Generally, wind investments will be affected in four ways, he says. From now on, an investor's earnings must stem largely from power generation rather than from tax savings. Second, a DEM 200,000 cap has been placed on the wind plant losses that can be fully offset against earnings. Beyond the cap, only 50% of wind investment losses can be written-off. Third, special tax write-off rules allowing artificially high accounting losses, applicable only in eastern Germany, have been abolished. Lastly, wind project financing companies will no longer be allowed to actively advertise wind investments as tax write-offs. Existing wind projects that applied for building licence before March 5, 1999, are protected from the changes.
Bold admits that large investors, those, bringing DEM 200,000 or more into a wind project fund, are likely to lose interest. Individuals who buy wind turbines outright will not be hit by the limit -- and this loophole could raise legal problems, Bold says. Neither will small and medium sized investments, such as those that on average invest DEM 45,000 in Bobikiewicz' projects, be affected.

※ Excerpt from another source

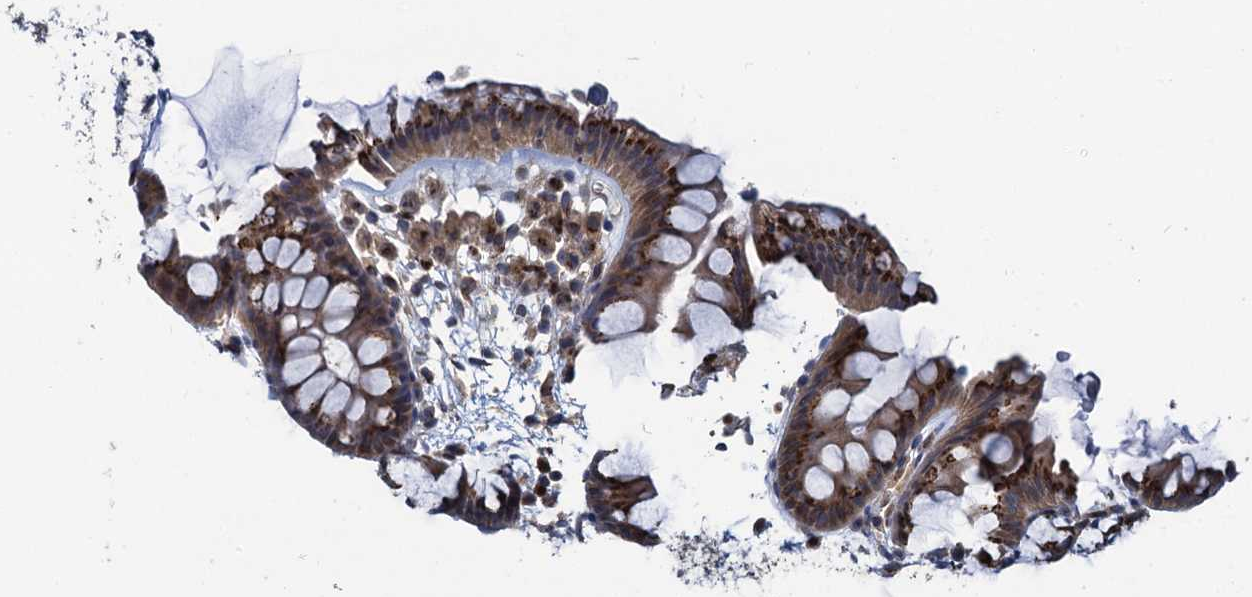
{"staining": {"intensity": "weak", "quantity": ">75%", "location": "cytoplasmic/membranous"}, "tissue": "colon", "cell_type": "Endothelial cells", "image_type": "normal", "snomed": [{"axis": "morphology", "description": "Normal tissue, NOS"}, {"axis": "topography", "description": "Colon"}], "caption": "Protein analysis of unremarkable colon reveals weak cytoplasmic/membranous expression in about >75% of endothelial cells. Nuclei are stained in blue.", "gene": "RNF125", "patient": {"sex": "female", "age": 62}}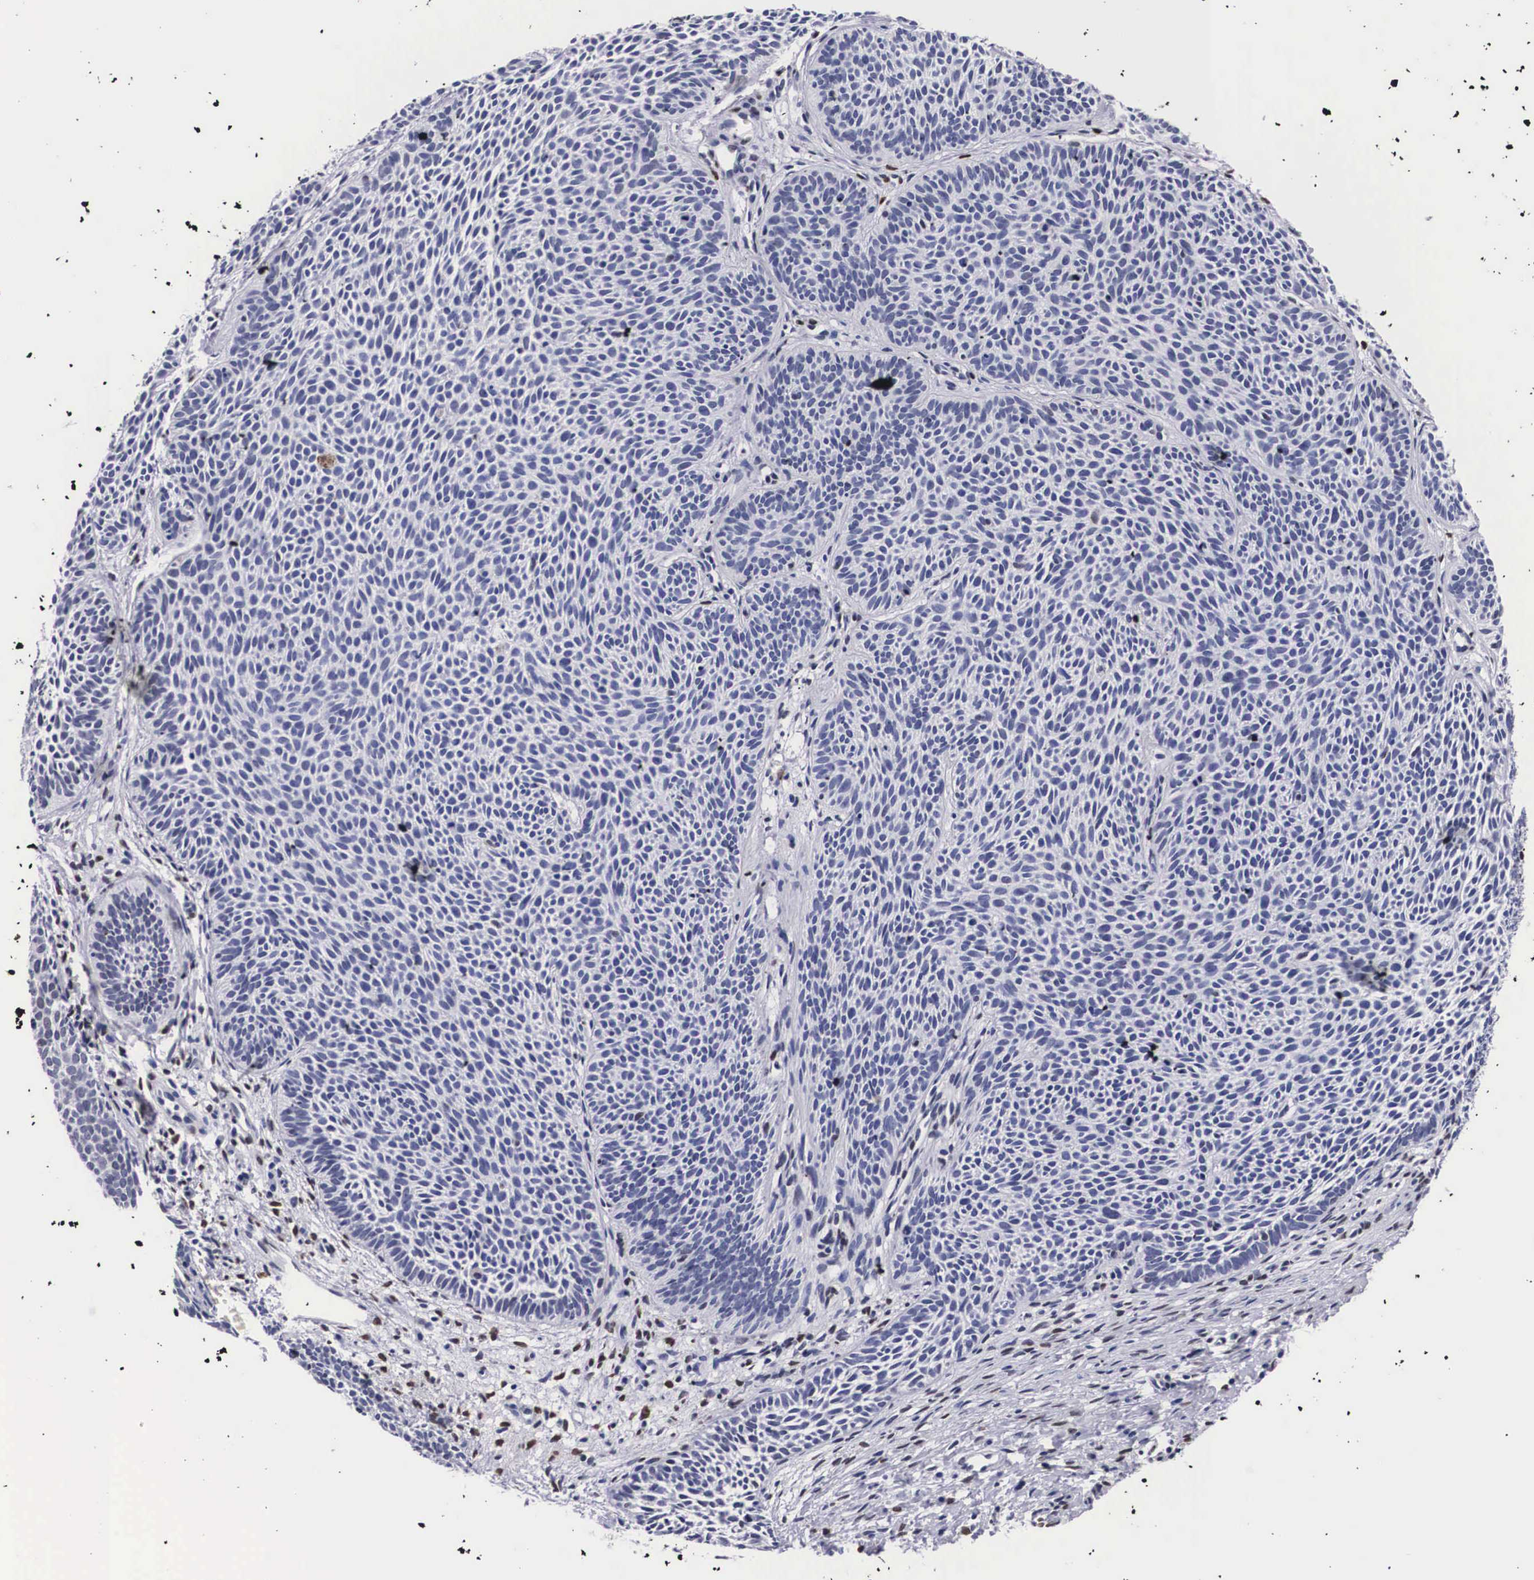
{"staining": {"intensity": "negative", "quantity": "none", "location": "none"}, "tissue": "skin cancer", "cell_type": "Tumor cells", "image_type": "cancer", "snomed": [{"axis": "morphology", "description": "Basal cell carcinoma"}, {"axis": "topography", "description": "Skin"}], "caption": "Protein analysis of skin cancer (basal cell carcinoma) exhibits no significant staining in tumor cells. Nuclei are stained in blue.", "gene": "KHDRBS3", "patient": {"sex": "male", "age": 84}}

Bianca Frischer from Energikontor, a wind energy planning and financing company based in Bremen, echoes Bold's views, stressing that not much will change initially. "We have smaller investors for whom the write-off limit will hardly play a role," she says, stressing that Energikontor was never a "tax-loss" company. "At Energiekontor, the possibility of tax write-offs will no longer be placed in the foreground, but our projects continue to be absolutely economic."
From 2001, however, the protection period is over. "Before then, we will consider other financing mechanisms that conform with the new legislation," Frischer notes, adding that the situation for investors will most likely worsen slightly. Losses in the first few years will no longer be written off against earnings from other sources, but rather will be hedged against future profits in the life of the plant. The tax-free dividends will be postponed, which is perhaps a small disadvantage to investors, she says.